Vantaggi e svantaggi
Inoltre, in questo tipo di agricoltura non vengono usati pesticidi ed erbicidi, che non sono necessari proprio perché è un sistema fortemente controllato, in cui erbe e parassiti non possono fare il loro ingresso. I prodotti derivanti sono, quindi, da considerare biologici a tutti gli effetti.

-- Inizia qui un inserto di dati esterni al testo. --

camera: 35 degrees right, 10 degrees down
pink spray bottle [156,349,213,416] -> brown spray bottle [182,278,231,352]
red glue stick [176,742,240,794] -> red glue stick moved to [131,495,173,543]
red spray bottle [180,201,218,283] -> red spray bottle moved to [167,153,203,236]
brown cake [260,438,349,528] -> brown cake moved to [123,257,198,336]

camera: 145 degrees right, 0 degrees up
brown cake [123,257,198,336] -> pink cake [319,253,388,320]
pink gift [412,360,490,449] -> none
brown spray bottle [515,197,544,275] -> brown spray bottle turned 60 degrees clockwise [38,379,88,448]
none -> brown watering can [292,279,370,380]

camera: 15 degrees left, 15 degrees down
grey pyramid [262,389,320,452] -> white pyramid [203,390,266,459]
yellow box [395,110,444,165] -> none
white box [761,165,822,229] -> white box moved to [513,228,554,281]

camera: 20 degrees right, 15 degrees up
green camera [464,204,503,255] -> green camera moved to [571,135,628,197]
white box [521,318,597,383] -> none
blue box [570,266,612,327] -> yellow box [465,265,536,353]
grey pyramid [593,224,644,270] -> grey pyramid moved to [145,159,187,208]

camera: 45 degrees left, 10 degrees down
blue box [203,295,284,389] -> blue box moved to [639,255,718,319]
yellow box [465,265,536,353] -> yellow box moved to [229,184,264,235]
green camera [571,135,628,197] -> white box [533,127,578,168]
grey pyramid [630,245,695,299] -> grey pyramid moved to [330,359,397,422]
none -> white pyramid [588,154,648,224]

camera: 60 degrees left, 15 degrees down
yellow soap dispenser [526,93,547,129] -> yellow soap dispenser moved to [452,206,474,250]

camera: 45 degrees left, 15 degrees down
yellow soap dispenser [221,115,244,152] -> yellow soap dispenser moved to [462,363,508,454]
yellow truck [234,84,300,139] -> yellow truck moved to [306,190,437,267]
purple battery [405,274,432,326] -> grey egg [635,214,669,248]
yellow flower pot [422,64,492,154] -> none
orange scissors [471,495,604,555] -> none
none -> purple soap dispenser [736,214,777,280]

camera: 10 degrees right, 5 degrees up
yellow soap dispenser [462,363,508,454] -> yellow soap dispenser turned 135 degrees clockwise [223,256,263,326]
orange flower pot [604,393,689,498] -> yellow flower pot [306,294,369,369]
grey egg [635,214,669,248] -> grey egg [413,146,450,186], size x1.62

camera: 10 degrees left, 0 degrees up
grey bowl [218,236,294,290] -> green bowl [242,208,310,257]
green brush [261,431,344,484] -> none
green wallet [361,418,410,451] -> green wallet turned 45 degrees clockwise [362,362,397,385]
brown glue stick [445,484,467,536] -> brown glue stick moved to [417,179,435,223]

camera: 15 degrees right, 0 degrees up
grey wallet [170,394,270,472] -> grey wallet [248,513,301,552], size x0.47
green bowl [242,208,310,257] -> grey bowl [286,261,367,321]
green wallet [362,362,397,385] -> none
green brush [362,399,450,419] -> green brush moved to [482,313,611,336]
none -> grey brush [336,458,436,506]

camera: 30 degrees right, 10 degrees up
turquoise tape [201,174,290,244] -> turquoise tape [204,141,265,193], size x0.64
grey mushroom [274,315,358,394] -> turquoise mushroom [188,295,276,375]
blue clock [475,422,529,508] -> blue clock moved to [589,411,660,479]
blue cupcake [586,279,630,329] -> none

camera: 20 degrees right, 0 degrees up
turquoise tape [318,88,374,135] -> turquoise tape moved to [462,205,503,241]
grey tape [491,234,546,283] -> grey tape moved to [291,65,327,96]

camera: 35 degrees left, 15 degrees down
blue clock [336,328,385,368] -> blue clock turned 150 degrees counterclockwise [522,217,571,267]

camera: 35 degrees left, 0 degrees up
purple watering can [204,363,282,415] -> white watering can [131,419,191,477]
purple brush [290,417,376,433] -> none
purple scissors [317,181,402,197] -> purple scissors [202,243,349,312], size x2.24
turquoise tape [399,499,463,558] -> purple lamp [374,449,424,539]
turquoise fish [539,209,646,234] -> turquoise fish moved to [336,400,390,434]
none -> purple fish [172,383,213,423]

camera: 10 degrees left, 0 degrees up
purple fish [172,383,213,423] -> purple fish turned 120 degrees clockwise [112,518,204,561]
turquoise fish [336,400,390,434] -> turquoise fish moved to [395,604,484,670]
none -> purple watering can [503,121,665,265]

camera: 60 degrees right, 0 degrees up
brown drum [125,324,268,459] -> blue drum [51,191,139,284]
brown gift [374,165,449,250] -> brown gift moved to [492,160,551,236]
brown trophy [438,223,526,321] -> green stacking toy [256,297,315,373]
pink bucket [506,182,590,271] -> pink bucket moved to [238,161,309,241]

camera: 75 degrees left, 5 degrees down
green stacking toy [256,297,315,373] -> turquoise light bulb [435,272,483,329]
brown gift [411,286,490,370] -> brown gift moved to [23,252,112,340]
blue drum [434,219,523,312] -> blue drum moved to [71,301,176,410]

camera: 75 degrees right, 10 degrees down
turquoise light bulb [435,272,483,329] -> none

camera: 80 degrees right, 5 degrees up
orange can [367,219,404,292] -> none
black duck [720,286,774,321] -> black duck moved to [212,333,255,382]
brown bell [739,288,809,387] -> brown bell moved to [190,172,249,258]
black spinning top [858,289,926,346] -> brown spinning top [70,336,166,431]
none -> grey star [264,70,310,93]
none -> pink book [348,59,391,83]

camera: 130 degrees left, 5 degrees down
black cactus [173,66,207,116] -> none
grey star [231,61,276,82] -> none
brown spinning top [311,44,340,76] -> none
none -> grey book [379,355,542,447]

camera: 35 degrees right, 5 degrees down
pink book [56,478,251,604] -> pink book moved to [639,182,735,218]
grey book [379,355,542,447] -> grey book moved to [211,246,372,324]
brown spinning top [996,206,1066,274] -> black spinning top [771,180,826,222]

Il vero svantaggio, però, dello Skyfarming sono i costi molto alti. Rispetto ad una normale coltura, quella verticale utilizza molta più energia elettrica (visto il largo utilizzo di luce artificiale facendo) lievitare in alto i costi complessivi. Studiare la giusta intensità di luce per ottimizzare la produzione, ma anche trovare la giusta temperatura, umidità e concentrazione di anidride carbonica è fondamentale per contenere e ridurre i costi.
Un po’ di storia
L’idea di vertical farm nasce nel 1999 ad opera di un professore della Columbia University, Dickson Despommier. L’uomo, insieme ai suoi studenti, aveva progettato una coltura del genere, che poteva soddisfare il fabbisogno alimentare di circa 50 mila persone. Il progetto non fu mai realizzato ma diede alla luce l’idea di vertical farm, poi ulteriormente sviluppata ed ampliata successivamente con le nuove tecnologie.
Solamente nel 2009, dieci anni dopo, l’idea è stata effettivamente trasformata in realtà. Nel Regno Unito, infatti, “nasce” il primo vero e proprio vertical farming atto alla creazione di cibo per cani. Un progetto che aveva come obiettivo anche quello di dimostrare l’esistenza di altre tecniche di coltura che non dovessero per forza avere un utilizzo troppo intensivo del terreno.